*Work request*
Only the lines below between the one holding "о назначения" and the one holding "ديدة اليوم / خاص", inclusive, are to be reproduced word for word; the pictures are to be left out.

*Information given*
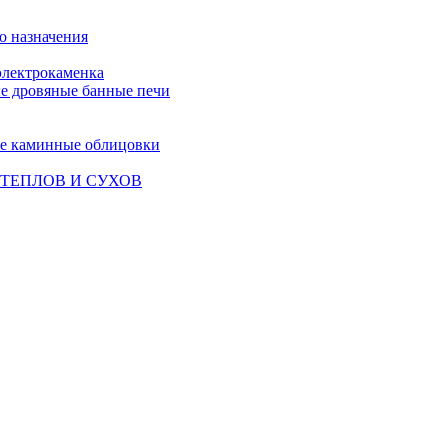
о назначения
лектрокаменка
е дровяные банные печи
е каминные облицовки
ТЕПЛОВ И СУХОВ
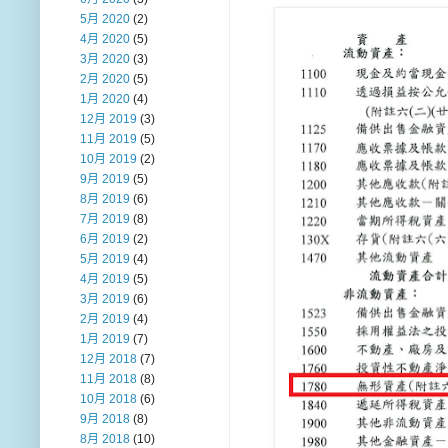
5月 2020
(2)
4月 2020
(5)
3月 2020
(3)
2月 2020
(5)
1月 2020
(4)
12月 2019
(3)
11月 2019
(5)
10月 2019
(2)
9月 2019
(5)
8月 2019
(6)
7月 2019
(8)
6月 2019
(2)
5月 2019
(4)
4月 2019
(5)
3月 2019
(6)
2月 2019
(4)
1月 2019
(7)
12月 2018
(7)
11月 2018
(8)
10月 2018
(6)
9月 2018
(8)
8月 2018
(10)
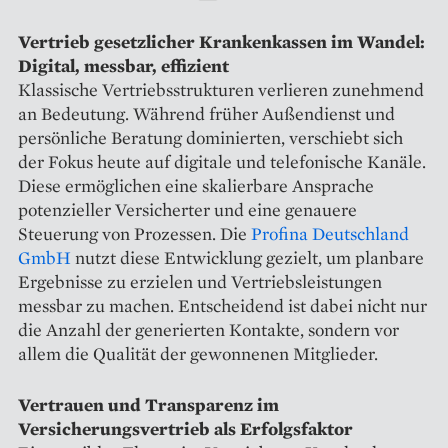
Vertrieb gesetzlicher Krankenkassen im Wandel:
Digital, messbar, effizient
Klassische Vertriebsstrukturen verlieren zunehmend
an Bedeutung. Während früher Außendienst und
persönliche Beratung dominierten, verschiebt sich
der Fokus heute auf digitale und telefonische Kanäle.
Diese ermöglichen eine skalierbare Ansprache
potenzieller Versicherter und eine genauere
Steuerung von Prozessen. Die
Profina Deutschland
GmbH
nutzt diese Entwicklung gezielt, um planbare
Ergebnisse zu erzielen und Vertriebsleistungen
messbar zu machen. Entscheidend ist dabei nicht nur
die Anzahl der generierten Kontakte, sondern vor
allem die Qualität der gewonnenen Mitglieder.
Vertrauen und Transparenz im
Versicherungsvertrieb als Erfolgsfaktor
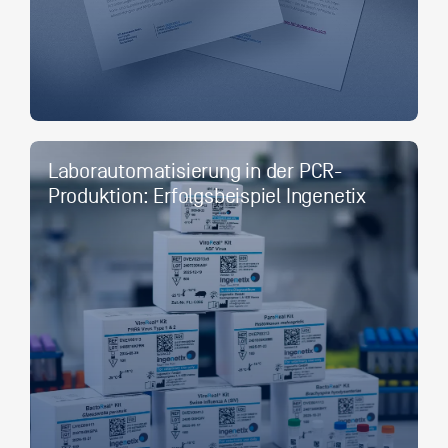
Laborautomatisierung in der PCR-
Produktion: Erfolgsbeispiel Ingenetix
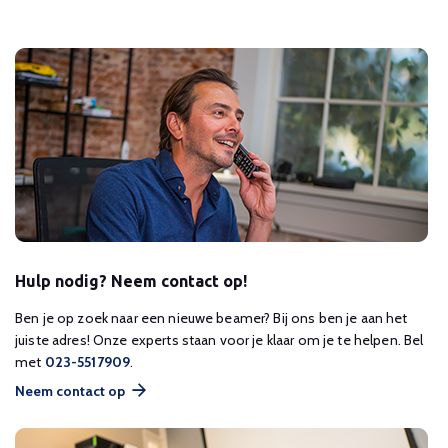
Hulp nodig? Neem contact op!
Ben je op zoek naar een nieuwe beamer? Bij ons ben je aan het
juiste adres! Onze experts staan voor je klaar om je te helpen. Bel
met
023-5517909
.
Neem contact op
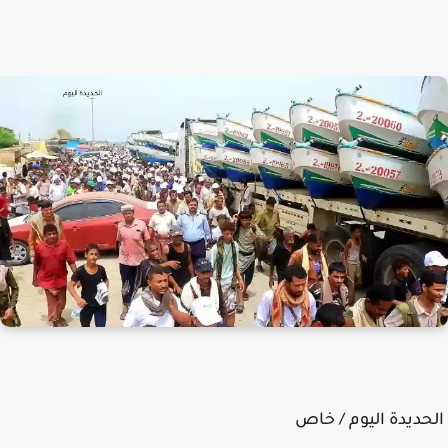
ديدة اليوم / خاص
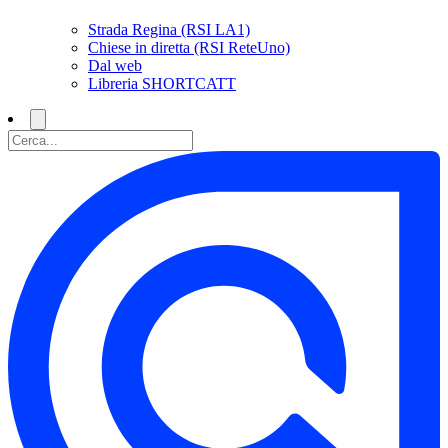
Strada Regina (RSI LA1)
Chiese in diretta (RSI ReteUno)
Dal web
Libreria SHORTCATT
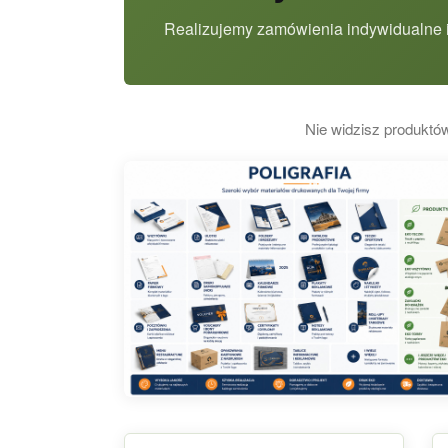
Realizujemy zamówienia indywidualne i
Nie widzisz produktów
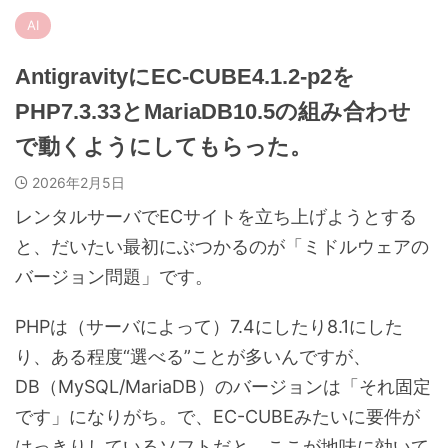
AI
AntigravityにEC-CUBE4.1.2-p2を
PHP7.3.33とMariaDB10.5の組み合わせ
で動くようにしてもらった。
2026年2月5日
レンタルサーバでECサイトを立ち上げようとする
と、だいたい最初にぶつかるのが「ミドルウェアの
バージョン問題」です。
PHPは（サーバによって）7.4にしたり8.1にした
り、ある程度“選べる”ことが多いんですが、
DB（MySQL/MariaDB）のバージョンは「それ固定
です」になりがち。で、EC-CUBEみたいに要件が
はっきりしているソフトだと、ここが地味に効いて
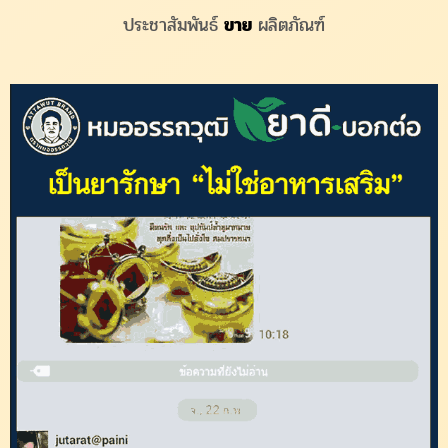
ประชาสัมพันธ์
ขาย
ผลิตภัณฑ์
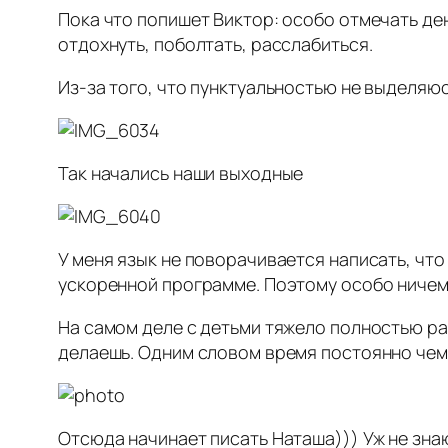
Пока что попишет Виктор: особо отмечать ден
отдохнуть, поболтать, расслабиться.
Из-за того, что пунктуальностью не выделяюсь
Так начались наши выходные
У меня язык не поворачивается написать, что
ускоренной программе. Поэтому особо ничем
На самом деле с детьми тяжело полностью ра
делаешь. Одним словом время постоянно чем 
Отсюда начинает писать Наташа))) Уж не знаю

--

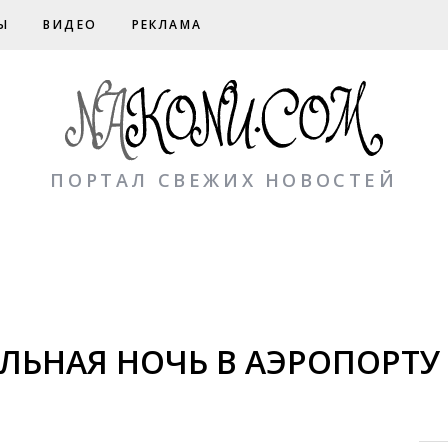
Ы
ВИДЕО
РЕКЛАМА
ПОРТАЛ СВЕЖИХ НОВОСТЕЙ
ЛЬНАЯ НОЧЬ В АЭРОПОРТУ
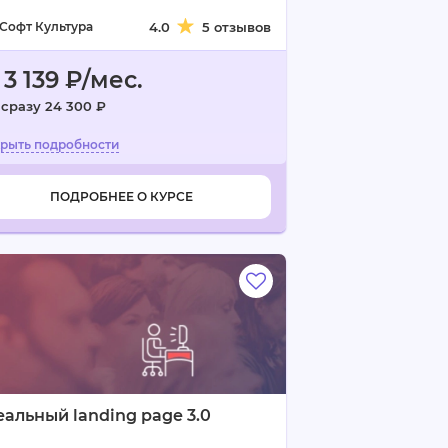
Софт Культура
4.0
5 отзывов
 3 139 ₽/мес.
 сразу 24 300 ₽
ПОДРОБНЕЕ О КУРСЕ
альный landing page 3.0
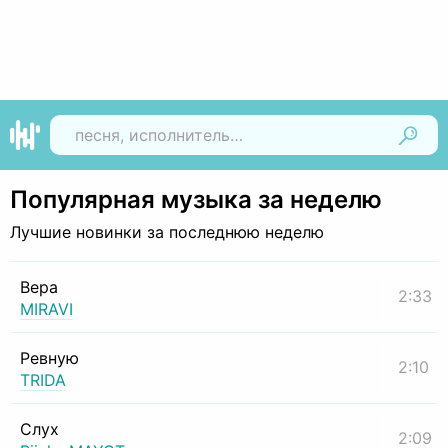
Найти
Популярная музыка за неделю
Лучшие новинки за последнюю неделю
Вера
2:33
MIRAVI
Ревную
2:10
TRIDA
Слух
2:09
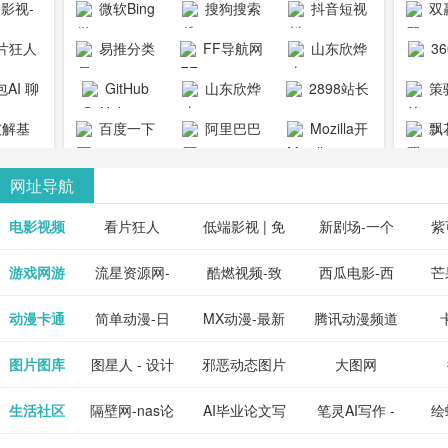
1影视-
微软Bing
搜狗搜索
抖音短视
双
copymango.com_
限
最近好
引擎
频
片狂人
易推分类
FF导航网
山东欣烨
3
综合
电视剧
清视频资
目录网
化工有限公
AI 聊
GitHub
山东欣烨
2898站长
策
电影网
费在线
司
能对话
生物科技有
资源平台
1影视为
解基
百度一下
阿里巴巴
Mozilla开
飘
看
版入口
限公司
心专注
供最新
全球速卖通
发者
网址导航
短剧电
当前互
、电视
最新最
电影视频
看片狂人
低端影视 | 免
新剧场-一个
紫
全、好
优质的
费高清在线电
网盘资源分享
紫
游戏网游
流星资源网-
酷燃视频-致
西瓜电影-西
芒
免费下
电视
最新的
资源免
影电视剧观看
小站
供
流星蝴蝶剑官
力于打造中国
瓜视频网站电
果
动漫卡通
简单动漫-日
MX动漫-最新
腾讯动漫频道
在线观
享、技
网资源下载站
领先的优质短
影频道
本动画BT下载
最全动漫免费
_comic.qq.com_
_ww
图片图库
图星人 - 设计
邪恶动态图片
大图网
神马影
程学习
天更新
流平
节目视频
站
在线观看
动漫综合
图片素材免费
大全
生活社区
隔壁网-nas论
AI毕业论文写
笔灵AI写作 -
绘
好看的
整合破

* * *

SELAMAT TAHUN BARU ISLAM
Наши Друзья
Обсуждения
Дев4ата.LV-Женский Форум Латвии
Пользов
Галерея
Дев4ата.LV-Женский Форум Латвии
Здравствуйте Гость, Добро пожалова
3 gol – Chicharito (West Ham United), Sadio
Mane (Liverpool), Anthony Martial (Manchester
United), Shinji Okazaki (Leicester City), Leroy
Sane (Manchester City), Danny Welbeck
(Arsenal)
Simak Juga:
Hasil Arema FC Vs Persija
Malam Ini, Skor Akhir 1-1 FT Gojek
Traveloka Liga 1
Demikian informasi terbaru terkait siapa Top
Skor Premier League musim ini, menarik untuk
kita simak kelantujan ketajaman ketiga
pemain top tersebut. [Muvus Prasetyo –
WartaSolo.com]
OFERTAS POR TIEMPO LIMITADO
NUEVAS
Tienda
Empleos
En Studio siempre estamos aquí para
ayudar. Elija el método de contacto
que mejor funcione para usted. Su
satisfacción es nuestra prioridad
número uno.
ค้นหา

*Answer space*
о назначения
лектрокаменка
е дровяные банные печи
е каминные облицовки
ТЕПЛОВ И СУХОВ
5月 2020
(2)
4月 2020
(5)
3月 2020
(3)
2月 2020
(5)
1月 2020
(4)
12月 2019
(3)
11月 2019
(5)
10月 2019
(2)
9月 2019
(5)
8月 2019
(6)
7月 2019
(8)
6月 2019
(2)
5月 2019
(4)
4月 2019
(5)
3月 2019
(6)
2月 2019
(4)
1月 2019
(7)
12月 2018
(7)
11月 2018
(8)
10月 2018
(6)
9月 2018
(8)
8月 2018
(10)
Vertrieb gesetzlicher Krankenkassen im Wandel:
Digital, messbar, effizient
Klassische Vertriebsstrukturen verlieren zunehmend
an Bedeutung. Während früher Außendienst und
persönliche Beratung dominierten, verschiebt sich
der Fokus heute auf digitale und telefonische Kanäle.
Diese ermöglichen eine skalierbare Ansprache
potenzieller Versicherter und eine genauere
Steuerung von Prozessen. Die
Profina Deutschland
GmbH
nutzt diese Entwicklung gezielt, um planbare
Ergebnisse zu erzielen und Vertriebsleistungen
messbar zu machen. Entscheidend ist dabei nicht nur
die Anzahl der generierten Kontakte, sondern vor
allem die Qualität der gewonnenen Mitglieder.
Vertrauen und Transparenz im
Versicherungsvertrieb als Erfolgsfaktor
Laborautomatisierung in der PCR-
Produktion: Erfolgsbeispiel Ingenetix
Hulp nodig? Neem contact op!
Ben je op zoek naar een nieuwe beamer? Bij ons ben je aan het
juiste adres! Onze experts staan voor je klaar om je te helpen. Bel
met
023-5517909
.
Neem contact op
ديدة اليوم / خاص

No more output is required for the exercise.